▸ **Instructions to follow**: Only the lines running from the line with "List each element's" to the end of the listing below should be copied, exactly, without pictures.

'''

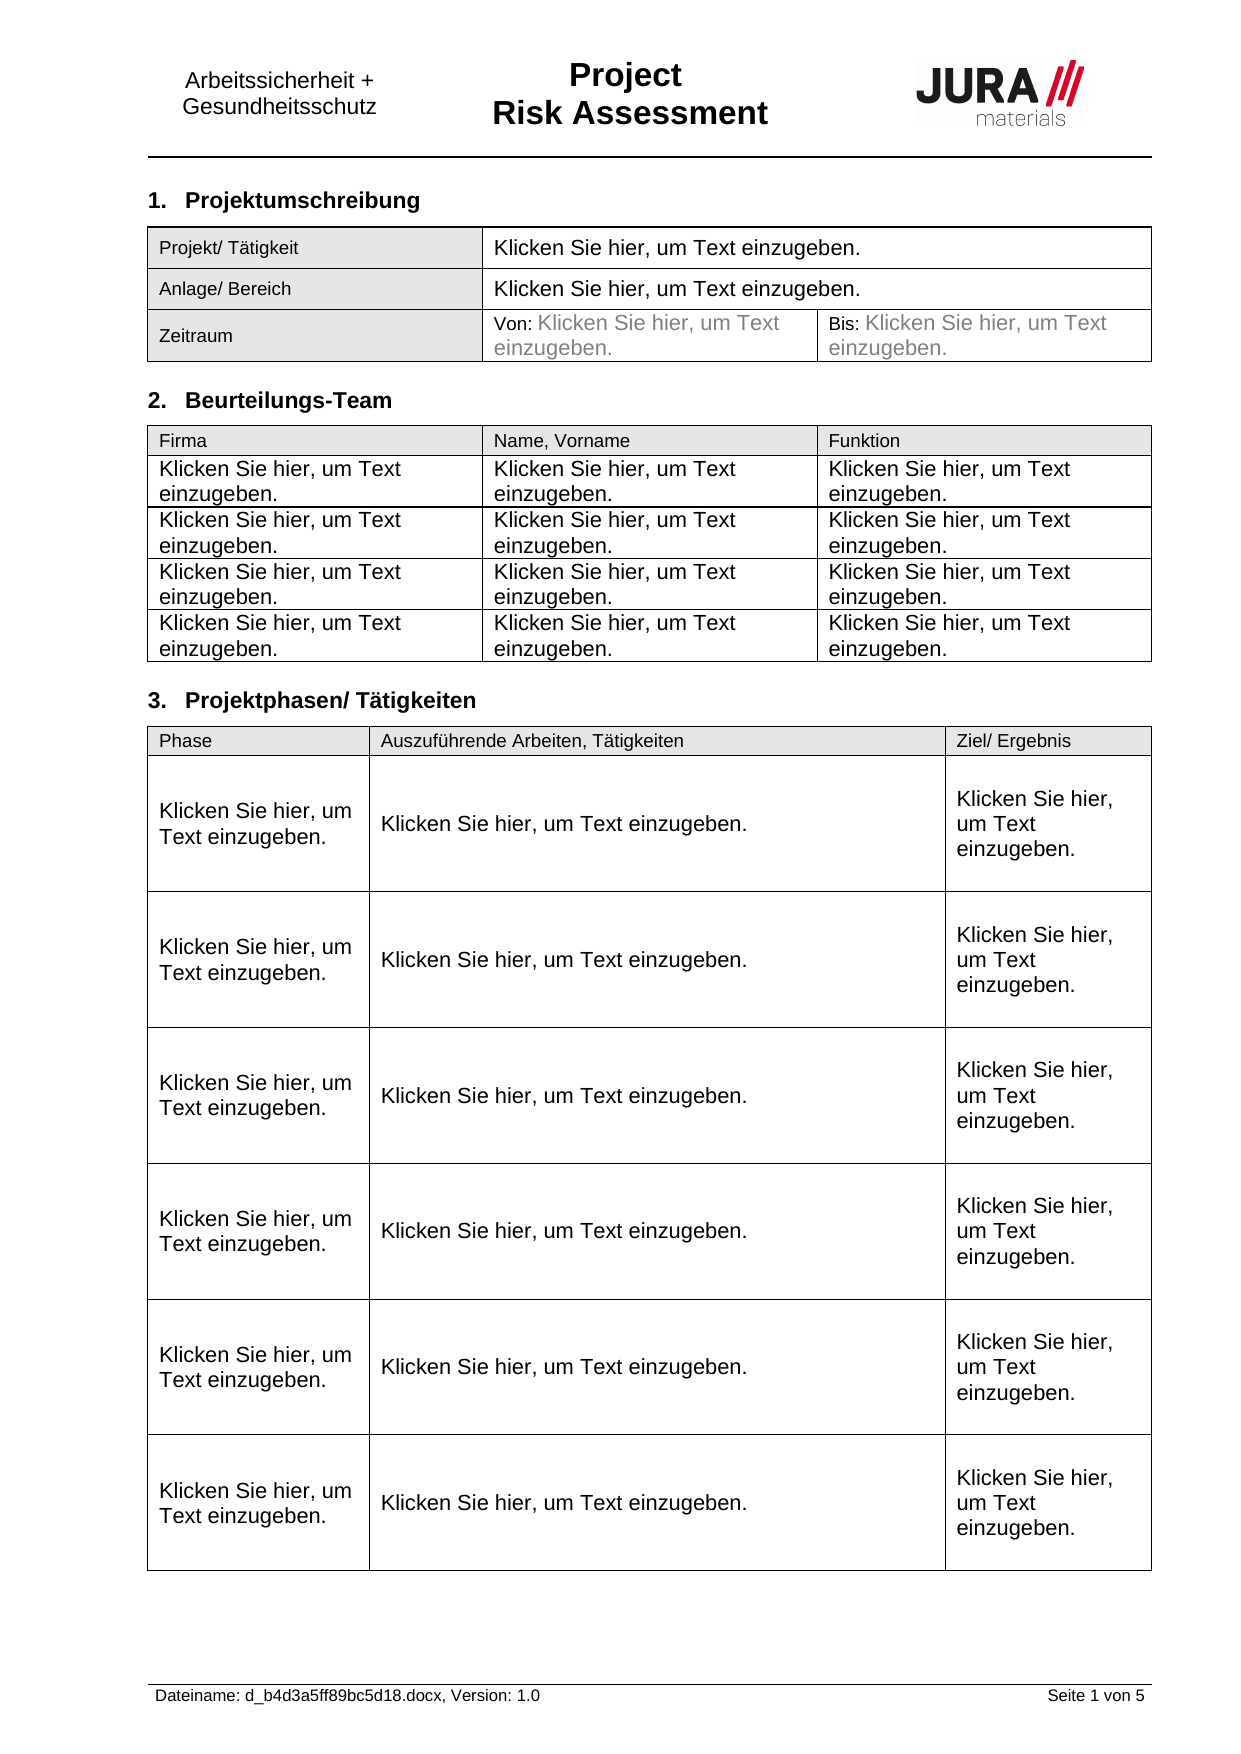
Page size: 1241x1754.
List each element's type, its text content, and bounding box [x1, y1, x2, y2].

table_cell Bis: [818, 310, 1151, 361]
subtitle Beurteilungs-Team [148, 387, 1152, 413]
table_header Auszuführende Arbeiten, Tätigkeiten [370, 727, 945, 755]
table_cell Von: [483, 310, 817, 361]
table_cell Zeitraum [148, 310, 482, 361]
picture [916, 60, 1084, 126]
table_header Ziel/ Ergebnis [946, 727, 1151, 755]
table_header Name, Vorname [483, 426, 817, 455]
table_header Firma [148, 426, 482, 455]
subtitle Projektumschreibung [148, 187, 1152, 214]
subtitle Projektphasen/ Tätigkeiten [148, 687, 1152, 713]
table_header Funktion [818, 426, 1151, 455]
table_cell Anlage/ Bereich [148, 269, 482, 309]
table_header Projekt/ Tätigkeit [148, 228, 482, 268]
table_header Phase [148, 727, 369, 755]
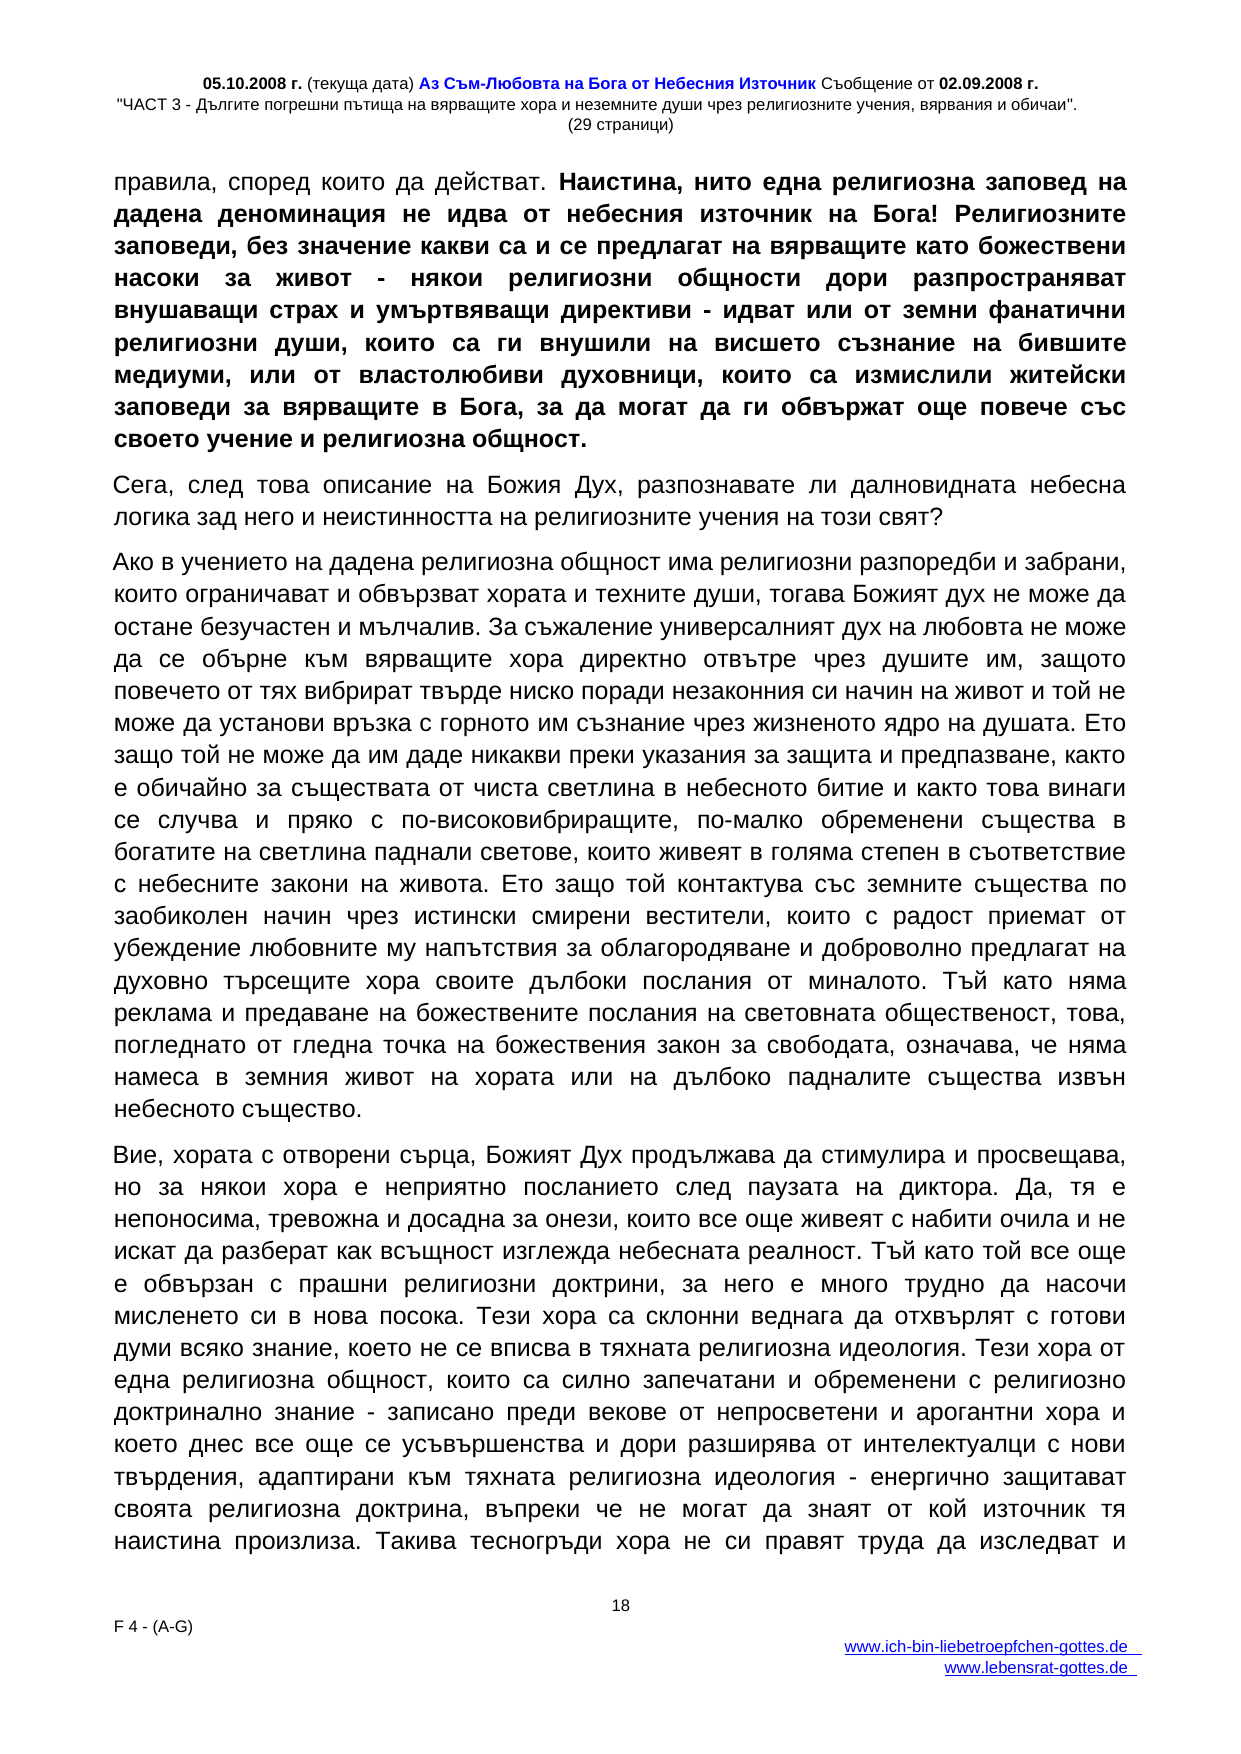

'''

▸ **Written answer**:
List each element's type, its text content, and bounding box [x1, y1, x2, y2].

table_cell Bis: [818, 310, 1151, 361]
subtitle Beurteilungs-Team [148, 387, 1152, 413]
table_header Auszuführende Arbeiten, Tätigkeiten [370, 727, 945, 755]
table_cell Von: [483, 310, 817, 361]
table_cell Zeitraum [148, 310, 482, 361]
picture [916, 60, 1084, 126]
table_header Ziel/ Ergebnis [946, 727, 1151, 755]
table_header Name, Vorname [483, 426, 817, 455]
table_header Firma [148, 426, 482, 455]
subtitle Projektumschreibung [148, 187, 1152, 214]
subtitle Projektphasen/ Tätigkeiten [148, 687, 1152, 713]
table_header Funktion [818, 426, 1151, 455]
table_cell Anlage/ Bereich [148, 269, 482, 309]
table_header Projekt/ Tätigkeit [148, 228, 482, 268]
table_header Phase [148, 727, 369, 755]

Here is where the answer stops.